Records provided:
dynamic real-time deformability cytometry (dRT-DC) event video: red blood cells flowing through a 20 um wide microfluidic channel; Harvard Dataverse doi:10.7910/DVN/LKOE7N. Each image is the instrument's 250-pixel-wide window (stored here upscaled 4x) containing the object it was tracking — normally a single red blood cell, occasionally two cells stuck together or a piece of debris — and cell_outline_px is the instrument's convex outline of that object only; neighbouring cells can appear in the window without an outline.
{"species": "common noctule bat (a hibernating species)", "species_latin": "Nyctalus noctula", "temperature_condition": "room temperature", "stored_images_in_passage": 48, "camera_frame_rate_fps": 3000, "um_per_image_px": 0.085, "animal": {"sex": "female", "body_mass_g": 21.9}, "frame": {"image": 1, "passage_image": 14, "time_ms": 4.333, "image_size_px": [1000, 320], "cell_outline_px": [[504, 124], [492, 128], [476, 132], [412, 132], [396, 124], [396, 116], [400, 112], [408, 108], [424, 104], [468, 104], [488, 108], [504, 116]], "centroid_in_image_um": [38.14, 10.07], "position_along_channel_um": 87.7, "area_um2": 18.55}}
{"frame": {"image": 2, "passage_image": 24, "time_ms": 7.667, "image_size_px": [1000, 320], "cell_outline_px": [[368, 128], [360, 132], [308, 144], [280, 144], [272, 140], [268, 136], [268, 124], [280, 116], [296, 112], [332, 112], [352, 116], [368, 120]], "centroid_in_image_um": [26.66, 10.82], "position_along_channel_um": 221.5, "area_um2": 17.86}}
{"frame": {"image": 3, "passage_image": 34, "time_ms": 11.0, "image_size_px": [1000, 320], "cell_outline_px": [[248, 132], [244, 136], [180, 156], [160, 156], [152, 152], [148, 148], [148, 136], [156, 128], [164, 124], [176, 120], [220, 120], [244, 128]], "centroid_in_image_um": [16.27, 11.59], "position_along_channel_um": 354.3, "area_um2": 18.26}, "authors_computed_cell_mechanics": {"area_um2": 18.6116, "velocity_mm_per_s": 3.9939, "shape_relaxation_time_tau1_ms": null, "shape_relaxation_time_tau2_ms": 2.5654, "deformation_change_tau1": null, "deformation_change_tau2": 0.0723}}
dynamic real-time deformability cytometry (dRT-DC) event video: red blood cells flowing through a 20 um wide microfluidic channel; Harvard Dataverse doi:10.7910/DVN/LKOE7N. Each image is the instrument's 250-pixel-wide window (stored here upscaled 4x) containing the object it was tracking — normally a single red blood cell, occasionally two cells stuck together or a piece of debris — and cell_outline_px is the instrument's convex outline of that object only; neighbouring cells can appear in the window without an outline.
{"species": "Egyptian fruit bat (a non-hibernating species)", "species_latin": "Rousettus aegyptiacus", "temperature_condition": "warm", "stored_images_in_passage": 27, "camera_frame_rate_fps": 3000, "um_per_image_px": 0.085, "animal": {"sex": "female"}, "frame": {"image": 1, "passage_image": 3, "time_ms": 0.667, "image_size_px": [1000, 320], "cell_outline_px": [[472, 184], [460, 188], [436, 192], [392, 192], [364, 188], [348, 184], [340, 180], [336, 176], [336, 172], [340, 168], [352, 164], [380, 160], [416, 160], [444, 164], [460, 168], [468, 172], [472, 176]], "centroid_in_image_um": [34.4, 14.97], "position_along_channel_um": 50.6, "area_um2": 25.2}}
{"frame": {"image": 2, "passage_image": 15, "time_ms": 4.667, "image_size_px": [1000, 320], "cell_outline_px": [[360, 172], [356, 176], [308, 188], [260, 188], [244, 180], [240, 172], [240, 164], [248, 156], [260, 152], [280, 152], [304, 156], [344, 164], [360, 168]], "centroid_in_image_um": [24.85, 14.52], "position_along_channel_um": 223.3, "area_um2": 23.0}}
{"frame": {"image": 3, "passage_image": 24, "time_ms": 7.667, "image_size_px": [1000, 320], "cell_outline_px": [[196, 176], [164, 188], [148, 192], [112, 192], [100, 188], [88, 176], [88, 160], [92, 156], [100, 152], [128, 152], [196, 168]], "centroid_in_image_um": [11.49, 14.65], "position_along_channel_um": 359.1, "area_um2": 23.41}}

To do: Retype the data in full and match it exactly.

Worked solution:
dynamic real-time deformability cytometry (dRT-DC) event video: red blood cells flowing through a 20 um wide microfluidic channel; Harvard Dataverse doi:10.7910/DVN/LKOE7N. Each image is the instrument's 250-pixel-wide window (stored here upscaled 4x) containing the object it was tracking — normally a single red blood cell, occasionally two cells stuck together or a piece of debris — and cell_outline_px is the instrument's convex outline of that object only; neighbouring cells can appear in the window without an outline.
{"species": "common noctule bat (a hibernating species)", "species_latin": "Nyctalus noctula", "temperature_condition": "room temperature", "stored_images_in_passage": 48, "camera_frame_rate_fps": 3000, "um_per_image_px": 0.085, "animal": {"sex": "female", "body_mass_g": 21.9}, "frame": {"image": 1, "passage_image": 14, "time_ms": 4.333, "image_size_px": [1000, 320], "cell_outline_px": [[504, 124], [492, 128], [476, 132], [412, 132], [396, 124], [396, 116], [400, 112], [408, 108], [424, 104], [468, 104], [488, 108], [504, 116]], "centroid_in_image_um": [38.14, 10.07], "position_along_channel_um": 87.7, "area_um2": 18.55}}
{"frame": {"image": 2, "passage_image": 24, "time_ms": 7.667, "image_size_px": [1000, 320], "cell_outline_px": [[368, 128], [360, 132], [308, 144], [280, 144], [272, 140], [268, 136], [268, 124], [280, 116], [296, 112], [332, 112], [352, 116], [368, 120]], "centroid_in_image_um": [26.66, 10.82], "position_along_channel_um": 221.5, "area_um2": 17.86}}
{"frame": {"image": 3, "passage_image": 34, "time_ms": 11.0, "image_size_px": [1000, 320], "cell_outline_px": [[248, 132], [244, 136], [180, 156], [160, 156], [152, 152], [148, 148], [148, 136], [156, 128], [164, 124], [176, 120], [220, 120], [244, 128]], "centroid_in_image_um": [16.27, 11.59], "position_along_channel_um": 354.3, "area_um2": 18.26}, "authors_computed_cell_mechanics": {"area_um2": 18.6116, "velocity_mm_per_s": 3.9939, "shape_relaxation_time_tau1_ms": null, "shape_relaxation_time_tau2_ms": 2.5654, "deformation_change_tau1": null, "deformation_change_tau2": 0.0723}}
dynamic real-time deformability cytometry (dRT-DC) event video: red blood cells flowing through a 20 um wide microfluidic channel; Harvard Dataverse doi:10.7910/DVN/LKOE7N. Each image is the instrument's 250-pixel-wide window (stored here upscaled 4x) containing the object it was tracking — normally a single red blood cell, occasionally two cells stuck together or a piece of debris — and cell_outline_px is the instrument's convex outline of that object only; neighbouring cells can appear in the window without an outline.
{"species": "Egyptian fruit bat (a non-hibernating species)", "species_latin": "Rousettus aegyptiacus", "temperature_condition": "warm", "stored_images_in_passage": 27, "camera_frame_rate_fps": 3000, "um_per_image_px": 0.085, "animal": {"sex": "female"}, "frame": {"image": 1, "passage_image": 3, "time_ms": 0.667, "image_size_px": [1000, 320], "cell_outline_px": [[472, 184], [460, 188], [436, 192], [392, 192], [364, 188], [348, 184], [340, 180], [336, 176], [336, 172], [340, 168], [352, 164], [380, 160], [416, 160], [444, 164], [460, 168], [468, 172], [472, 176]], "centroid_in_image_um": [34.4, 14.97], "position_along_channel_um": 50.6, "area_um2": 25.2}}
{"frame": {"image": 2, "passage_image": 15, "time_ms": 4.667, "image_size_px": [1000, 320], "cell_outline_px": [[360, 172], [356, 176], [308, 188], [260, 188], [244, 180], [240, 172], [240, 164], [248, 156], [260, 152], [280, 152], [304, 156], [344, 164], [360, 168]], "centroid_in_image_um": [24.85, 14.52], "position_along_channel_um": 223.3, "area_um2": 23.0}}
{"frame": {"image": 3, "passage_image": 24, "time_ms": 7.667, "image_size_px": [1000, 320], "cell_outline_px": [[196, 176], [164, 188], [148, 192], [112, 192], [100, 188], [88, 176], [88, 160], [92, 156], [100, 152], [128, 152], [196, 168]], "centroid_in_image_um": [11.49, 14.65], "position_along_channel_um": 359.1, "area_um2": 23.41}}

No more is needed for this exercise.